The use of computers and the Internet for genealogy research has changed much since the late 20th century into the early 21st century. Historical documents valuable for genealogy research have become increasingly and more readily available through the computer 24 hours a day, 7 days a week. Images of original documents may be searched and downloaded with a few key strokes. Sources that were once unobtainable may now be found and viewed through a search on the Internet. Researchers are able to easily share photos and information through social networking sites such as Face Book and My Family. E-mail has cleared a path for more timely correspondences all over the world. Genealogy software programs make it easy to insert photos and documents into a family history. DNA testing helps to shed some light on the ethnicity of your family.


With the vast number of resources available through the Internet, many researchers experience information overload. Researchers type in an ancestor’s or a relative’s name and come up with hundreds, even thousands of hits. Other researchers become disappointed. They type in the name and come up with no hits. Usually, this happens because the information they seek is too recent, they have been too specific in their search, or the individual is indexed differently. As a rule of thumb, start general and add other information to limit the search. Also, have an open mind regarding the spelling of names, use of middle names or nicknames, or use of initials.

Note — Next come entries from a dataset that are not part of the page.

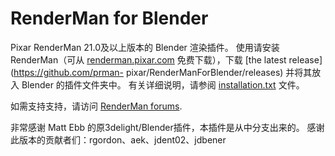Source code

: # RenderMan for Blender

Pixar RenderMan 21.0及以上版本的 Blender 渲染插件。 使用请安装 RenderMan（可从 [renderman.pixar.com](https://renderman.pixar.com/store/intro) 免费下载），下载 [the latest release](https://github.com/prman- pixar/RenderManForBlender/releases) 并将其放入 Blender 的插件文件夹中。 有关详细说明，请参阅 [installation.txt](installation.txt) 文件。

如需支持支持，请访问 [RenderMan forums](https://renderman.pixar.com/forum/forumdisplay.php?s=&forumid=166).

非常感谢 Matt Ebb 的原3delight/Blender插件，本插件是从中分支出来的。
感谢此版本的贡献者们：rgordon、aek、jdent02、jdbener
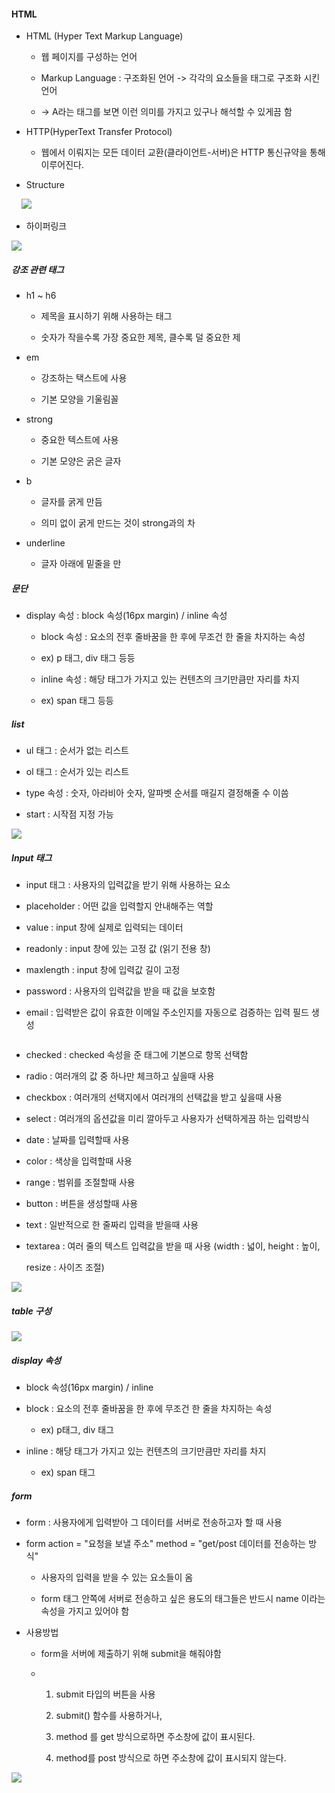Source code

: #### HTML

* HTML (Hyper Text Markup Language)
  
  * 웹 페이지를 구성하는 언어
  
  * Markup Language : 구조화된 언어 -> 각각의 요소들을 태그로 구조화 시킨 언어
  
  * -> A라는 태그를 보면 이런 의미를 가지고 있구나 해석할 수 있게끔 함

* HTTP(HyperText Transfer Protocol)
  
  * 웹에서 이뤄지는 모든 데이터 교환(클라이언트-서버)은 HTTP 통신규약을 통해 이루어진다.

* Structure

    <img src = "https://github.com/DeveloperDulli/T.I.L/blob/master/WEB/HTML_img/structure.png">

* 하이퍼링크

<img src = "https://github.com/DeveloperDulli/T.I.L/blob/master/WEB/HTML_img/tag.png">

##### 강조 관련 태그

* h1 ~ h6
  
  * 제목을 표시하기 위해 사용하는 태그
  
  * 숫자가 작을수록 가장 중요한 제목, 클수록 덜 중요한 제

* em
  
  * 강조하는 택스트에 사용
  
  * 기본 모양을 기울림꼴

* strong
  
  * 중요한 텍스트에 사용
  
  * 기본 모양은 굵은 글자

* b
  
  * 글자를 굵게 만듬
  
  * 의미 없이 굵게 만드는 것이 strong과의 차

* underline
  
  * 글자 아래에 밑줄을 만

##### 문단

* display 속성 : block 속성(16px margin) / inline 속성
  
  * block 속성 : 요소의 전후 줄바꿈을 한 후에 무조건 한 줄을 차지하는 속성
  
  * ex) p 태그, div 태그 등등
  
  * inline 속성 : 해당 태그가 가지고 있는 컨텐츠의 크기만큼만 자리를 차지
  
  * ex) span 태그 등등

##### list

* ul 태그 : 순서가 없는 리스트

* ol 태그 : 순서가 있는 리스트

* type 속성 : 숫자, 아라비아 숫자, 알파벳 순서를 매길지 결정해줄 수 이씀

* start : 시작점 지정 가능

<img src = "https://github.com/DeveloperDulli/T.I.L/blob/master/WEB/HTML_img/list.png">

##### Input 태그

* input 태그 : 사용자의 입력값을 받기 위해 사용하는 요소

* placeholder : 어떤 값을 입력할지 안내해주는 역할

* value : input 창에 실제로 입력되는 데이터

* readonly : input 창에 있는 고정 값 (읽기 전용 창)

* maxlength : input 창에 입력값 길이 고정

* password : 사용자의 입력값을 받을 때 값을 보호함

* email : 입력받은 값이 유효한 이메일 주소인지를 자동으로 검증하는 입력 필드 생성
  
  <img title="" src="https://github.com/DeveloperDulli/T.I.L/blob/master/WEB/HTML_img/input01.png" alt="">

* checked : checked 속성을 준 태그에 기본으로 항목 선택함

* radio : 여러개의 값 중 하나만 체크하고 싶을때 사용

* checkbox : 여러개의 선택지에서 여러개의 선택값을 받고 싶을때 사용

* select : 여러개의 옵션값을 미리 깔아두고 사용자가 선택하게끔 하는 입력방식

* date : 날짜를 입력할때 사용

* color : 색상을 입력할때 사용

* range : 범위를 조절할때 사용

* button : 버튼을 생성할때 사용

* text : 일반적으로 한 줄짜리 입력을 받을때 사용

* textarea : 여러 줄의 텍스트 입력값을 받을 때 사용 (width : 넓이, height : 높이, 
  
  resize : 사이즈 조절)

<img src = "https://github.com/DeveloperDulli/T.I.L/blob/master/WEB/HTML_img/input02.png">

##### table 구성

<img src = "https://github.com/DeveloperDulli/T.I.L/blob/master/WEB/HTML_img/table.png">

##### display 속성

* block 속성(16px margin) / inline

* block : 요소의 전후 줄바꿈을 한 후에 무조건 한 줄을 차지하는 속성
  
  * ex) p태그, div 태그

* inline : 해당 태그가 가지고 있는 컨텐츠의 크기만큼만 자리를 차지
  
  * ex) span 태그



##### form

* form : 사용자에게 입력받아 그 데이터를 서버로 전송하고자 할 때 사용

* form action = "요청을 보낼 주소" method = "get/post 데이터를 전송하는 방식"
  
  * 사용자의 입력을 받을 수 있는 요소들이 옴
  
  * form 태그 안쪽에 서버로 전송하고 싶은 용도의 태그들은 반드시 name 이라는 속성을 가지고 있어야 함

* 사용방법
  
  * form을 서버에 제출하기 위해 submit을 해줘야함
  
  * 1. submit 타입의 버튼을 사용
    
    2. submit() 함수를 사용하거나,
    
    3. method 를 get 방식으로하면 주소창에 값이 표시된다.
    
    4. method를 post 방식으로 하면 주소창에 값이 표시되지 않는다.

<img src = "https://github.com/DeveloperDulli/T.I.L/blob/master/WEB/HTML_img/form.png">
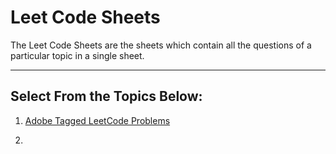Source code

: # Leet Code Sheets

The Leet Code Sheets are the sheets which contain all the questions of a particular topic in a single sheet.

---

## Select From the Topics Below:

1. [Adobe Tagged LeetCode Problems](Adobe%20Tagged%20LeetCode%20Problems.pdf)

2. 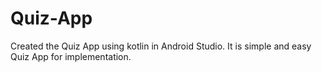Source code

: # Quiz-App
Created the Quiz App using kotlin in Android Studio. It is simple and easy Quiz App for implementation.
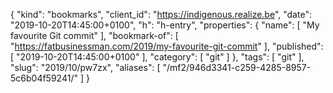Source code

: {
  "kind": "bookmarks",
  "client_id": "https://indigenous.realize.be",
  "date": "2019-10-20T14:45:00+0100",
  "h": "h-entry",
  "properties": {
    "name": [
      "My favourite Git commit"
    ],
    "bookmark-of": [
      "https://fatbusinessman.com/2019/my-favourite-git-commit"
    ],
    "published": [
      "2019-10-20T14:45:00+0100"
    ],
    "category": [
      "git"
    ]
  },
  "tags": [
    "git"
  ],
  "slug": "2019/10/pw7zx",
  "aliases": [
    "/mf2/946d3341-c259-4285-8957-5c6b04f59241/"
  ]
}
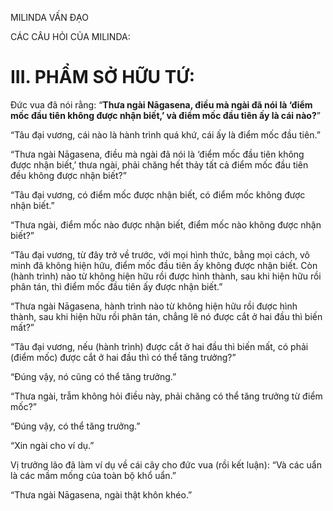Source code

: MILINDA VẤN ĐẠO

CÁC CÂU HỎI CỦA MILINDA:

# III. PHẨM SỞ HỮU TỨ:

Đức vua đã nói rằng: “**Thưa ngài Nāgasena, điều mà ngài đã nói là ‘điểm mốc đầu tiên không được nhận biết,’ và điểm mốc đầu tiên ấy là cái nào?**”

“Tâu đại vương, cái nào là hành trình quá khứ, cái ấy là điểm mốc đầu tiên.”

“Thưa ngài Nāgasena, điều mà ngài đã nói là ‘điểm mốc đầu tiên không được nhận biết,’ thưa ngài, phải chăng hết thảy tất cả điểm mốc đầu tiên đều không được nhận biết?”

“Tâu đại vương, có điểm mốc được nhận biết, có điểm mốc không được nhận biết.”

“Thưa ngài, điểm mốc nào được nhận biết, điểm mốc nào không được nhận biết?”

“Tâu đại vương, từ đây trở về trước, với mọi hình thức, bằng mọi cách, vô minh đã không hiện hữu, điểm mốc đầu tiên ấy không được nhận biết. Còn (hành trình) nào từ không hiện hữu rồi được hình thành, sau khi hiện hữu rồi phân tán, thì điểm mốc đầu tiên ấy được nhận biết.”

“Thưa ngài Nāgasena, hành trình nào từ không hiện hữu rồi được hình thành, sau khi hiện hữu rồi phân tán, chẳng lẽ nó được cắt ở hai đầu thì biến mất?”

“Tâu đại vương, nếu (hành trình) được cắt ở hai đầu thì biến mất, có phải (điểm mốc) được cắt ở hai đầu thì có thể tăng trưởng?”

“Đúng vậy, nó cũng có thể tăng trưởng.”

“Thưa ngài, trẫm không hỏi điều này, phải chăng có thể tăng trưởng từ điểm mốc?”

“Đúng vậy, có thể tăng trưởng.”

“Xin ngài cho ví dụ.”

Vị trưởng lão đã làm ví dụ về cái cây cho đức vua (rồi kết luận): “Và các uẩn là các mầm mống của toàn bộ khổ uẩn.”

“Thưa ngài Nāgasena, ngài thật khôn khéo.”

As you enter into cyberspace to do research, remember that the same research process applies that has always been used. You start with yourself and work backwards in time. You start with the known and work to the unknown. You need to find obituaries; tombstone inscriptions; birth, marriage, and death records; estates, wills and guardianships; and other documents to verify your information. You may need to contact living relatives as well as courthouses, archives, health departments, libraries, churches, genealogical and historical societies, and other similar entities to try to come up with names, dates, and places of events. Obtain copies of important documents from these organizations when possible.

Use of Tools

Before searching online, have the known information organized and near the computer. Have a list of what to search for online. Do not depend solely on your memory. Use family group sheets, ancestor charts, correspondence and research logs, and other tools to aid in your search.

Errors do Exist

Remember that the Internet is just another tool available to genealogists. It is not the alpha or the omega of solid genealogy research. Everything does not exist on the Internet. Thousands of documents exist that may never be placed on the Internet for many reasons. Likewise, not everything on the Internet should be treated as Gospel. Indexing errors, clerical errors, scanning errors, incorrect deciphering of handwriting and incorrect published information may all play a part in why you are unable to locate your ancestors online. Other times, the information simply does not exist online. Information is added online with some human intervention. It does not magically appear there overnight.

Analyze the Information

Be your own critic. If you find information that does not make sense, it probably is not accurate. Eight year old boys usually do not serve in the military. Ten year old girls normally do not give birth to babies. Individuals must be born before they can marry or die. Check other resources to either verify or disprove the information, especially when you find researcher submitted information with no source citations.

Privacy Concerns

Use caution when posting information online. Private information on living people should not be published. Before submitting your family information online, verify the facts and include documentation when possible.